● Set problem
Please reproduce the listing below with every "Script to be run" switched to "Code to execute" and nothing else changed. Leave the pictures out of your answer.

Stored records
==============================

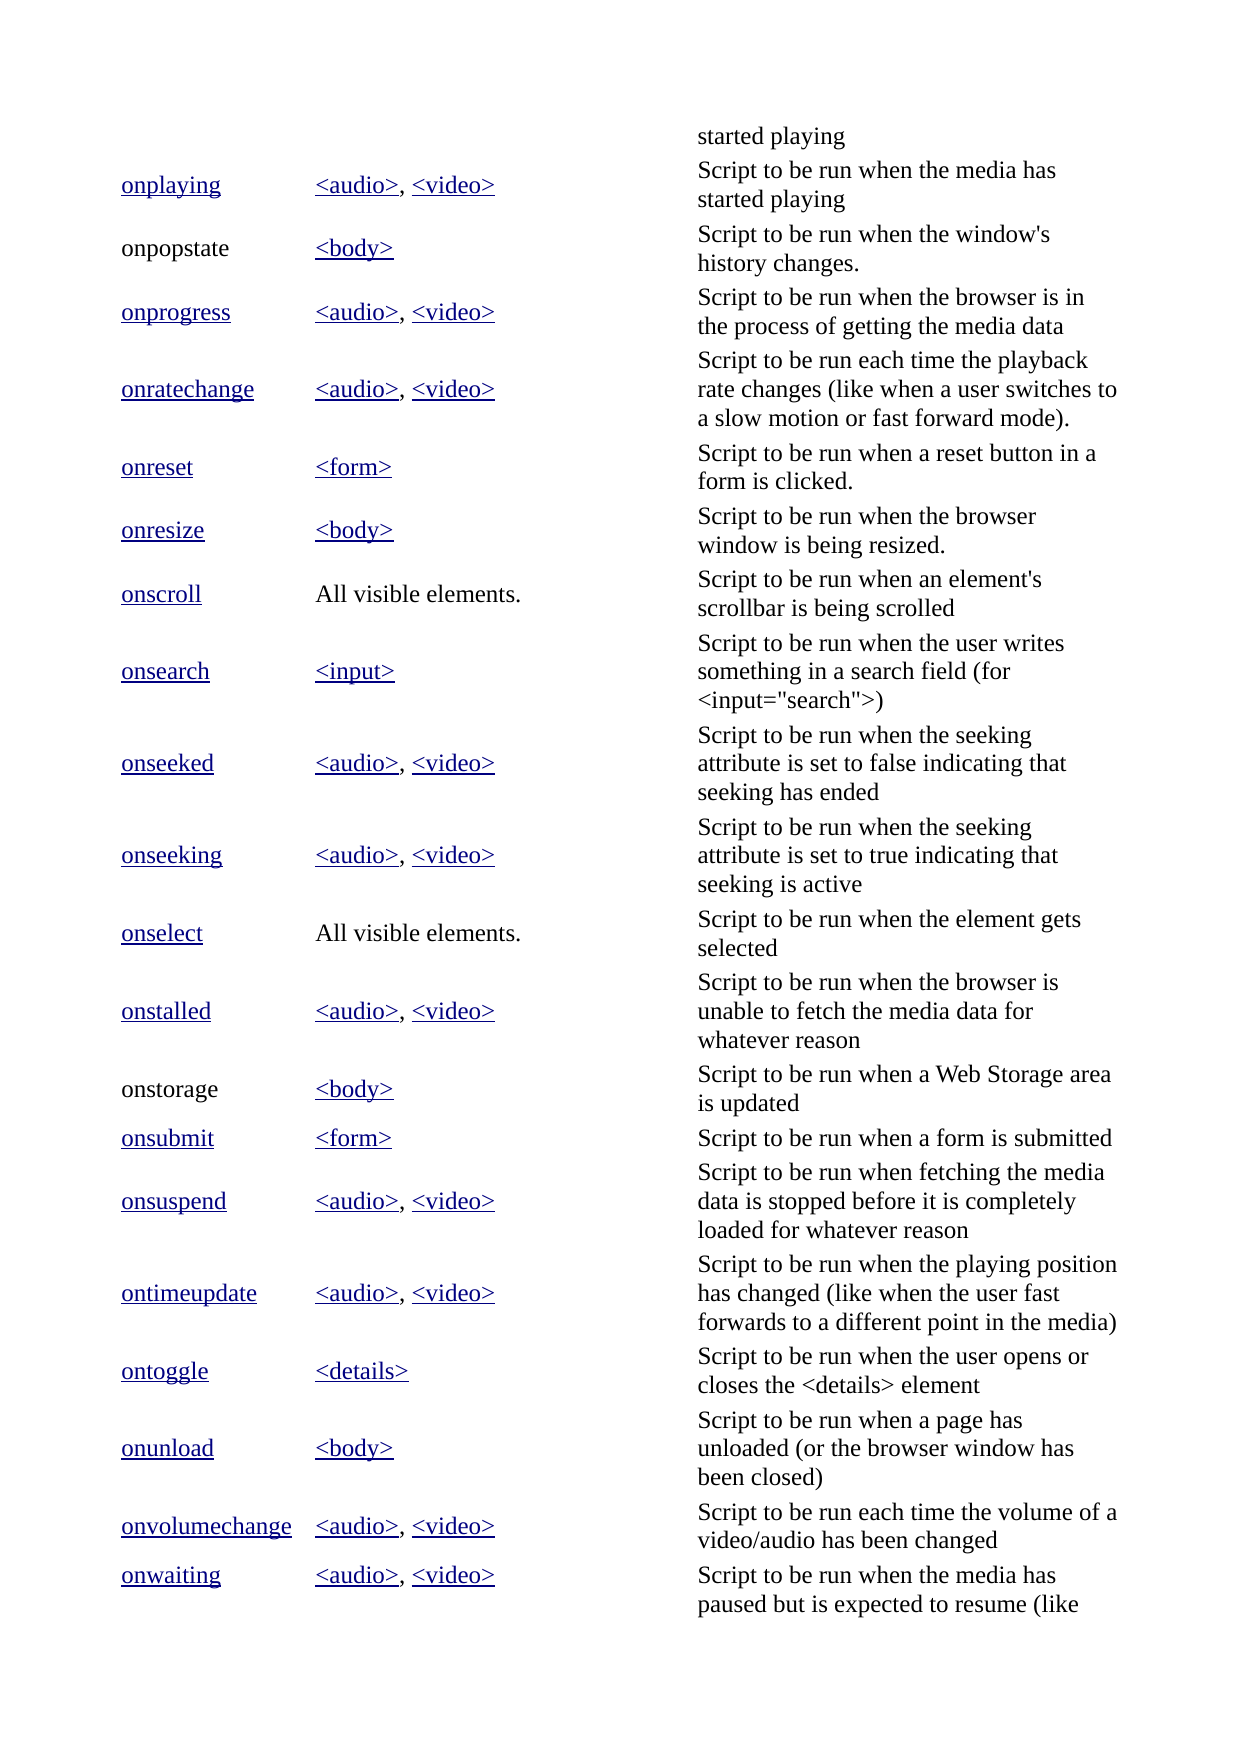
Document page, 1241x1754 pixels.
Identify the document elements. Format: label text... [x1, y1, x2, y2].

table_cell onratechange [118, 343, 312, 435]
table_cell All visible elements. [312, 901, 694, 964]
table_cell [312, 118, 694, 153]
table_cell onunload [118, 1402, 312, 1494]
table_cell All visible elements. [312, 561, 694, 625]
table_cell <audio>, <video> [312, 343, 694, 435]
table_cell Script to be run when the playing position has changed (like when the user fast forwards to a different point in the media) [694, 1246, 1122, 1338]
table_cell <audio>, <video> [312, 153, 694, 216]
table_cell Script to be run when a reset button in a form is clicked. [694, 435, 1122, 498]
table_cell ontoggle [118, 1339, 312, 1402]
table_cell <body> [312, 1402, 694, 1494]
table_cell Script to be run each time the volume of a video/audio has been changed [694, 1494, 1122, 1557]
table_cell onselect [118, 901, 312, 964]
table_cell Script to be run when a form is submitted [694, 1120, 1122, 1154]
table_cell onpopstate [118, 216, 312, 279]
table_cell <audio>, <video> [312, 809, 694, 901]
table_cell Script to be run when the browser is in the process of getting the media data [694, 279, 1122, 343]
table_cell <body> [312, 1056, 694, 1120]
table_cell <details> [312, 1339, 694, 1402]
table_cell <form> [312, 1120, 694, 1154]
table_cell ontimeupdate [118, 1246, 312, 1338]
table_cell <audio>, <video> [312, 1494, 694, 1557]
table_cell Script to be run when the browser is unable to fetch the media data for whatever reason [694, 964, 1122, 1056]
table_cell onsearch [118, 625, 312, 717]
table_cell Script to be run each time the playback rate changes (like when a user switches to a slow motion or fast forward mode). [694, 343, 1122, 435]
table_cell onplaying [118, 153, 312, 216]
table_cell Script to be run when the seeking attribute is set to false indicating that seeking has ended [694, 717, 1122, 809]
table_cell started playing [694, 118, 1122, 153]
table_cell Script to be run when the browser window is being resized. [694, 498, 1122, 561]
table_cell Script to be run when the media has started playing [694, 153, 1122, 216]
table_cell onwaiting [118, 1557, 312, 1621]
table_cell Script to be run when the seeking attribute is set to true indicating that seeking is active [694, 809, 1122, 901]
table_cell onstorage [118, 1056, 312, 1120]
table_cell onprogress [118, 279, 312, 343]
table_cell Script to be run when a page has unloaded (or the browser window has been closed) [694, 1402, 1122, 1494]
table_cell onsubmit [118, 1120, 312, 1154]
table_cell <input> [312, 625, 694, 717]
table_cell onseeked [118, 717, 312, 809]
table_cell onseeking [118, 809, 312, 901]
table_cell onstalled [118, 964, 312, 1056]
table_cell onresize [118, 498, 312, 561]
table_cell Script to be run when the element gets selected [694, 901, 1122, 964]
table_cell Script to be run when the user opens or closes the <details> element [694, 1339, 1122, 1402]
table_cell Script to be run when the user writes something in a search field (for <input="search">) [694, 625, 1122, 717]
table_cell [118, 118, 312, 153]
table_cell <audio>, <video> [312, 1557, 694, 1621]
table_cell <body> [312, 498, 694, 561]
table_cell <audio>, <video> [312, 717, 694, 809]
table_cell <form> [312, 435, 694, 498]
table_cell Script to be run when a Web Storage area is updated [694, 1056, 1122, 1120]
table_cell onsuspend [118, 1154, 312, 1246]
table_cell onvolumechange [118, 1494, 312, 1557]
table_cell onscroll [118, 561, 312, 625]
table_cell <audio>, <video> [312, 1154, 694, 1246]
table_cell <body> [312, 216, 694, 279]
table_cell <audio>, <video> [312, 1246, 694, 1338]
table_cell <audio>, <video> [312, 964, 694, 1056]
table_cell Script to be run when fetching the media data is stopped before it is completely loaded for whatever reason [694, 1154, 1122, 1246]
table_cell Script to be run when an element's scrollbar is being scrolled [694, 561, 1122, 625]
table_cell onreset [118, 435, 312, 498]
table_cell <audio>, <video> [312, 279, 694, 343]
table_cell Script to be run when the window's history changes. [694, 216, 1122, 279]
table_cell Script to be run when the media has paused but is expected to resume (like [694, 1557, 1122, 1621]
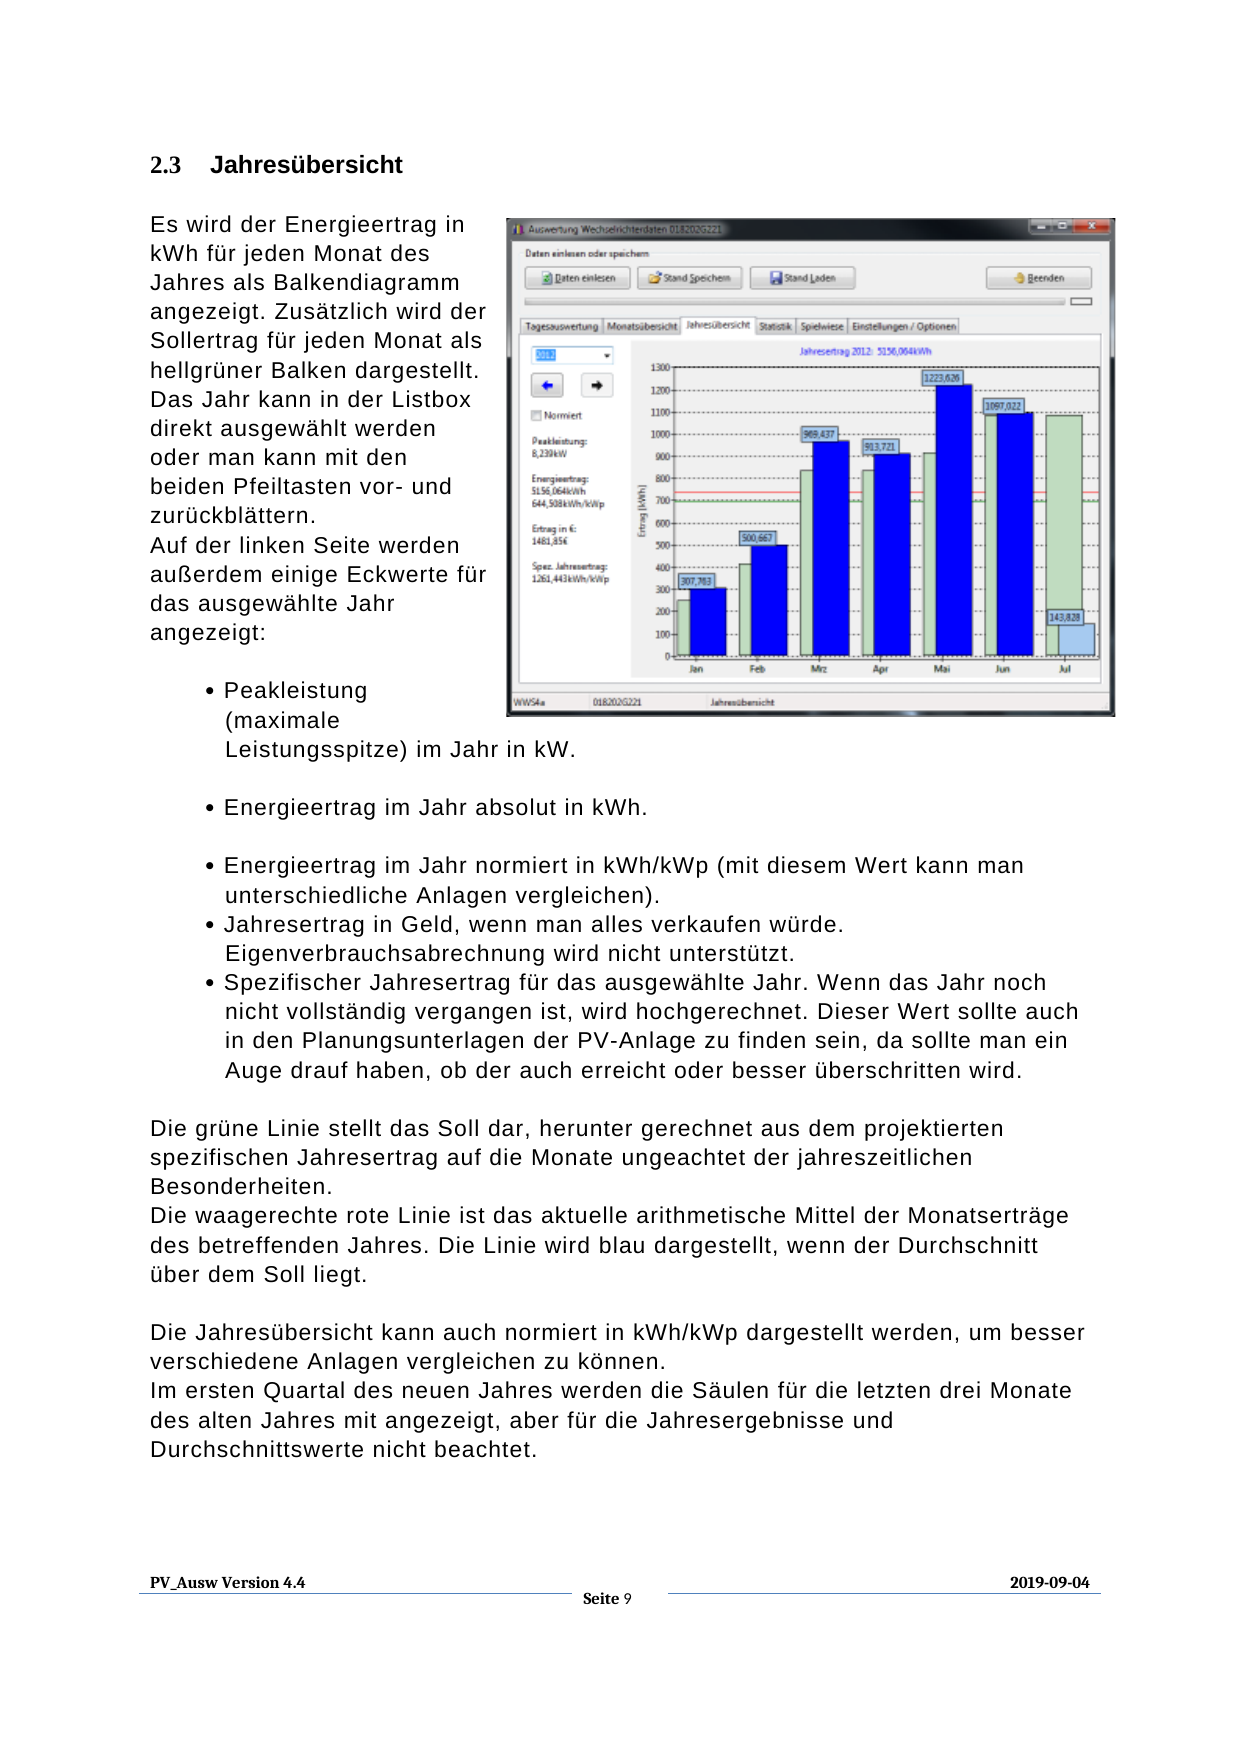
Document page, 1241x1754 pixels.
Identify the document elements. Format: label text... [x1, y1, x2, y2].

==============================

● Task output
Document page, 1241x1754 pixels.
Identify the document elements. Format: label text... [x1, y1, x2, y2].

table_cell onratechange [118, 343, 312, 435]
table_cell All visible elements. [312, 901, 694, 964]
table_cell [312, 118, 694, 153]
table_cell onunload [118, 1402, 312, 1494]
table_cell All visible elements. [312, 561, 694, 625]
table_cell <audio>, <video> [312, 343, 694, 435]
table_cell Code to execute when the playing position has changed (like when the user fast forwards to a different point in the media) [694, 1246, 1122, 1338]
table_cell <audio>, <video> [312, 153, 694, 216]
table_cell Code to execute when a reset button in a form is clicked. [694, 435, 1122, 498]
table_cell ontoggle [118, 1339, 312, 1402]
table_cell <body> [312, 1402, 694, 1494]
table_cell Code to execute each time the volume of a video/audio has been changed [694, 1494, 1122, 1557]
table_cell onselect [118, 901, 312, 964]
table_cell Code to execute when a form is submitted [694, 1120, 1122, 1154]
table_cell onpopstate [118, 216, 312, 279]
table_cell <audio>, <video> [312, 809, 694, 901]
table_cell Code to execute when the browser is in the process of getting the media data [694, 279, 1122, 343]
table_cell <body> [312, 1056, 694, 1120]
table_cell <details> [312, 1339, 694, 1402]
table_cell <form> [312, 1120, 694, 1154]
table_cell ontimeupdate [118, 1246, 312, 1338]
table_cell <audio>, <video> [312, 1494, 694, 1557]
table_cell Code to execute when the browser is unable to fetch the media data for whatever reason [694, 964, 1122, 1056]
table_cell onsearch [118, 625, 312, 717]
table_cell Code to execute each time the playback rate changes (like when a user switches to a slow motion or fast forward mode). [694, 343, 1122, 435]
table_cell onplaying [118, 153, 312, 216]
table_cell Code to execute when the seeking attribute is set to false indicating that seeking has ended [694, 717, 1122, 809]
table_cell started playing [694, 118, 1122, 153]
table_cell Code to execute when the browser window is being resized. [694, 498, 1122, 561]
table_cell Code to execute when the media has started playing [694, 153, 1122, 216]
table_cell onwaiting [118, 1557, 312, 1621]
table_cell Code to execute when the seeking attribute is set to true indicating that seeking is active [694, 809, 1122, 901]
table_cell onstorage [118, 1056, 312, 1120]
table_cell onprogress [118, 279, 312, 343]
table_cell Code to execute when a page has unloaded (or the browser window has been closed) [694, 1402, 1122, 1494]
table_cell onsubmit [118, 1120, 312, 1154]
table_cell <input> [312, 625, 694, 717]
table_cell onseeked [118, 717, 312, 809]
table_cell onseeking [118, 809, 312, 901]
table_cell onstalled [118, 964, 312, 1056]
table_cell onresize [118, 498, 312, 561]
table_cell Code to execute when the element gets selected [694, 901, 1122, 964]
table_cell Code to execute when the user opens or closes the <details> element [694, 1339, 1122, 1402]
table_cell Code to execute when the user writes something in a search field (for <input="search">) [694, 625, 1122, 717]
table_cell [118, 118, 312, 153]
table_cell <audio>, <video> [312, 1557, 694, 1621]
table_cell <body> [312, 498, 694, 561]
table_cell <audio>, <video> [312, 717, 694, 809]
table_cell <form> [312, 435, 694, 498]
table_cell Code to execute when a Web Storage area is updated [694, 1056, 1122, 1120]
table_cell onsuspend [118, 1154, 312, 1246]
table_cell onvolumechange [118, 1494, 312, 1557]
table_cell onscroll [118, 561, 312, 625]
table_cell <audio>, <video> [312, 1154, 694, 1246]
table_cell <body> [312, 216, 694, 279]
table_cell <audio>, <video> [312, 1246, 694, 1338]
table_cell <audio>, <video> [312, 964, 694, 1056]
table_cell Code to execute when fetching the media data is stopped before it is completely loaded for whatever reason [694, 1154, 1122, 1246]
table_cell Code to execute when an element's scrollbar is being scrolled [694, 561, 1122, 625]
table_cell onreset [118, 435, 312, 498]
table_cell <audio>, <video> [312, 279, 694, 343]
table_cell Code to execute when the window's history changes. [694, 216, 1122, 279]
table_cell Code to execute when the media has paused but is expected to resume (like [694, 1557, 1122, 1621]
Document page, 1241x1754 pixels.
Identify the document elements. Format: label text... [x1, y1, x2, y2].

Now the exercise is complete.